A MEK is generated by Powertech Encryption for IBM i using passphrases entered by designated Key Officers.  Depending on the organization’s key policy, up to 8 different passphrases can be required (by different users) in order to generate a MEK.

The Master Encryption Keys (MEK) are stored in a product-supplied validation list (*VLDL) object.  The MEKs are encrypted with the Product Encryption Key (PEK).

Master Encryption Key (MEK) Versions

Each MEK can have up to three versions which are named *NEW, *CURRENT and *OLD:

*NEW Version

The *NEW version of a MEK is the version in which passphrases are being entered (loaded) by users with the LODMSTKEY (Load Master Key) command.  The *NEW version cannot be used to encrypt DEKs within Key Stores.  In order to convert the *NEW version into the *CURRENT version, an authorized Key Officer must set the Master Key using the CRYPTO/SETMSTKEY command.

*CURRENT Version

The *CURRENT version of a MEK is the current version which can be associated with Key Stores. 

*OLD Version

The *OLD version of a MEK is the prior *CURRENT version of the MEK.  The *OLD version cannot be associated with new Key Stores.  However, DEKs in current Key Stores may still be encrypted under the *OLD version until they are translated (using the TRNKEYSTR command).

How to Get There

From the Main Menu, choose option 2, Master Key Menu.

Options

1. Load Master Encryption Key (LODMSTKEY)

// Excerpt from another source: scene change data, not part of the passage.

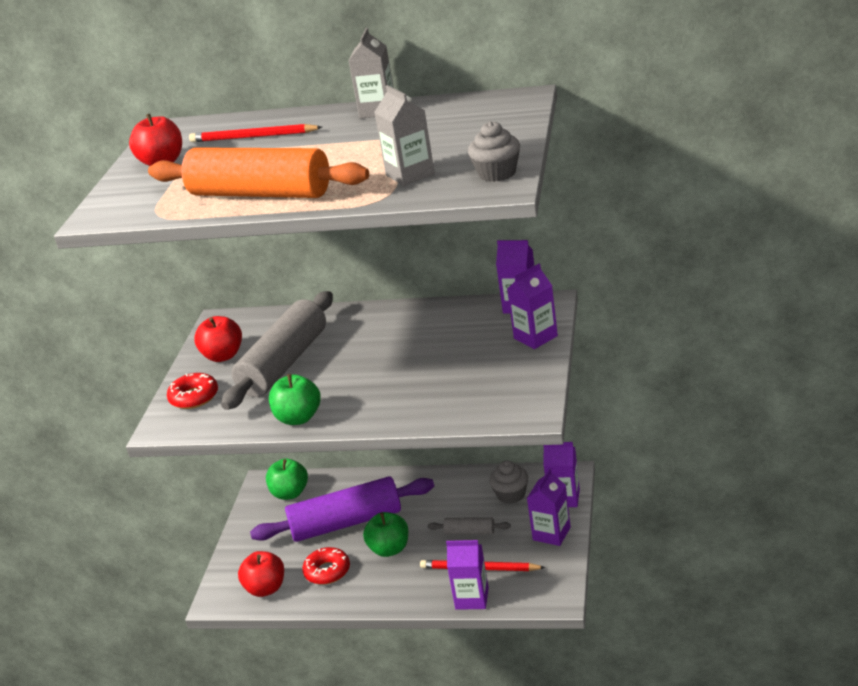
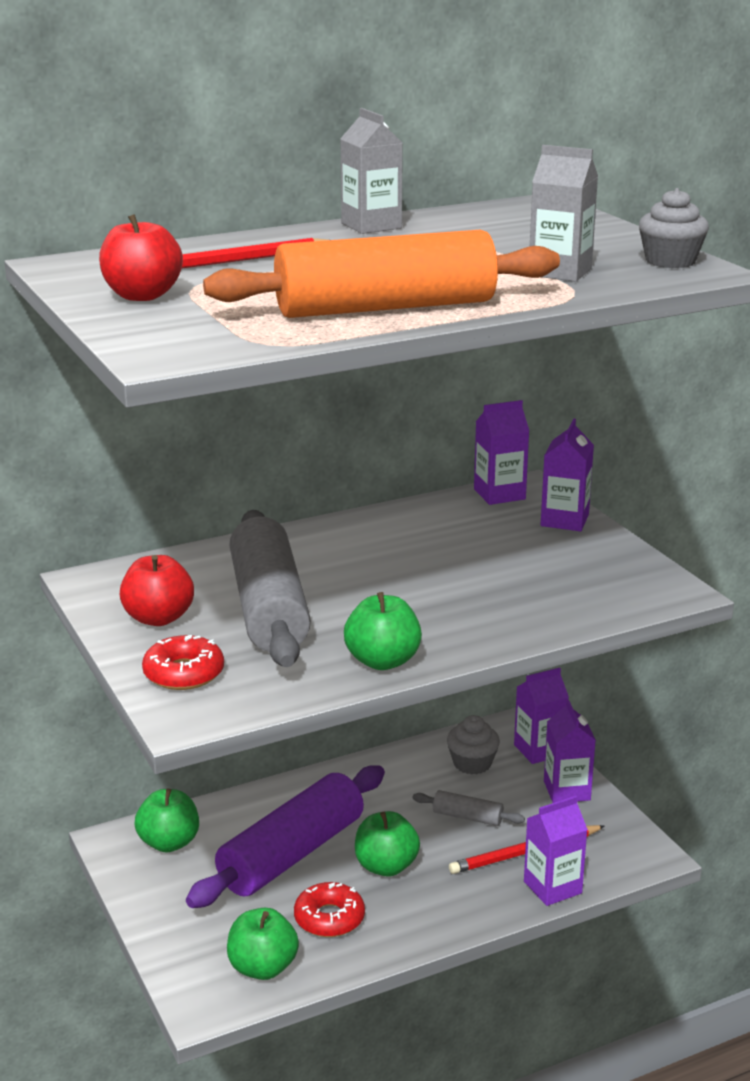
camera: 40 degrees left, 5 degrees down
(266, 588) = (262, 967): red apple -> green apple
(470, 532) = (467, 817): grey rolling pin -> grey rolling pin turned 45 degrees clockwise

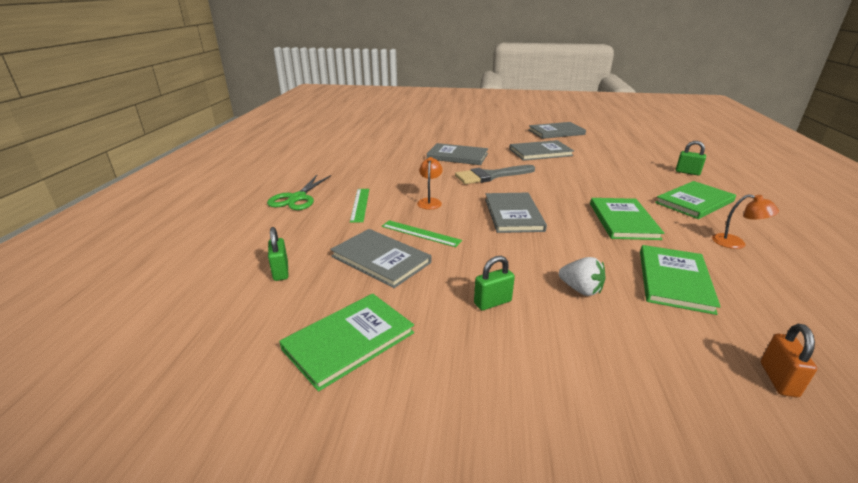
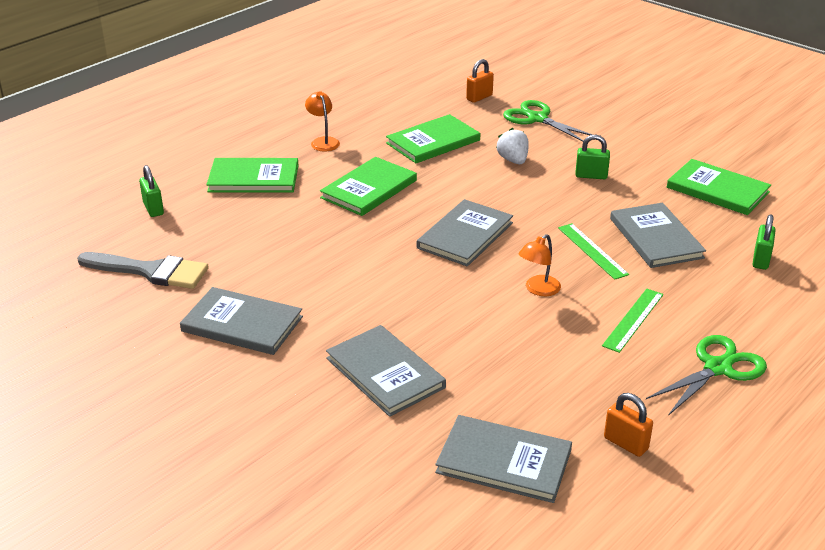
camera: 145 degrees left, 5 degrees up
(332, 165) = (626, 443): none -> orange padlock
(349, 341) = (717, 190): green book -> green book turned 45 degrees clockwise
(491, 176) = (401, 303): grey brush -> grey brush (150, 271)
(556, 132) = (97, 371): grey book -> grey book (504, 461)
(657, 371) = (537, 118): none -> green scissors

Choose this option to open the Load Master Encryption Key (LODMSTKEY) panel, where authorized users can specify the passphrase parts for a *NEW version of the Master Encryption Key (MEK).

2. Set Master Encryption Key (SETMSTKEY)

Choose this option to open the Set Master Key (SETMSTKEY) panel, which allows authorized users to set the Master Encryption Key (MEK).

3. Display Master Key Attributes (DSPMSTKEY)

Choose this option to open the Display Master Key Attributes (DSPMSTKEY) panel, which allows authorized users to display attributes for a Master Encryption Key (MEK).

4. Clear Master Encryption Key (CLRMSTKEY)

Choose this option to open the Clear Master Encryption Key (CLRMSTKEY) panel, which allows authorized users to clear a version of the Master Encryption Key (MEK).